Longer lifespans, delayed retirement and an eagerness to begin working earlier are just few of the reasons we are seeing a greater span of generations working together than ever before. And while this new norm is something to be celebrated, bringing opportunities, it comes with its own challenges. Generation X managers, for example, can find themselves caught between managing two generations older than them and two generations younger than them, a difficult feat that can’t be achieved with one overarching approach.
The key is to be able to effectively address and take advantage of the differences in values and expectations of each generation. Here are a few tips to help a multi-generational workplace succeed:
- Conduct regular engagement surveys to keep a pulse on needs
- Motivate with the right rewards – using survey feedback to understand what works best for different generations
- Build collaborative relationships. We understand and appreciate others more when we have the opportunity to get to know them. Creating opportunities for employees of different generations to interact
- Create opportunities for cross-generational mentoring. This can work both ways - don’t automatically assume that younger generations will be mentored by older generations. All age groups have opportunities to learn from each other
- Consider life paths.

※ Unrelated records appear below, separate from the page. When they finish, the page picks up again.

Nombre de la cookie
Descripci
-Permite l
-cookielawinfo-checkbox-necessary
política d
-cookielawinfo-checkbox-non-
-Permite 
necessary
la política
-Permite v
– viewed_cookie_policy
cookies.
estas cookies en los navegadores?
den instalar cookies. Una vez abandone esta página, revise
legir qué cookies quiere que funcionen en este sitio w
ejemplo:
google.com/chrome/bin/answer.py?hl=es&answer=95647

Understand where your employees are at in their life paths in terms of responsibilities and interests they may have outside the workplace. But don’t make assumptions. It’s important to remember that employees, regardless of generation, share both commonalities and differences
Ultimately, managing generational differences in the workplace is all about creating an environment where people understand and appreciate various points of view, even if they differ from how they saw things going.
By understanding the different mindsets and tendencies of different generations, you can create a less fragmented workforce and make people of all ages build relationships with each other. Appeal to the right people in the right way and you will have a workforce that operates beyond mere policies and processes, and strives to put in that extra amount of effort.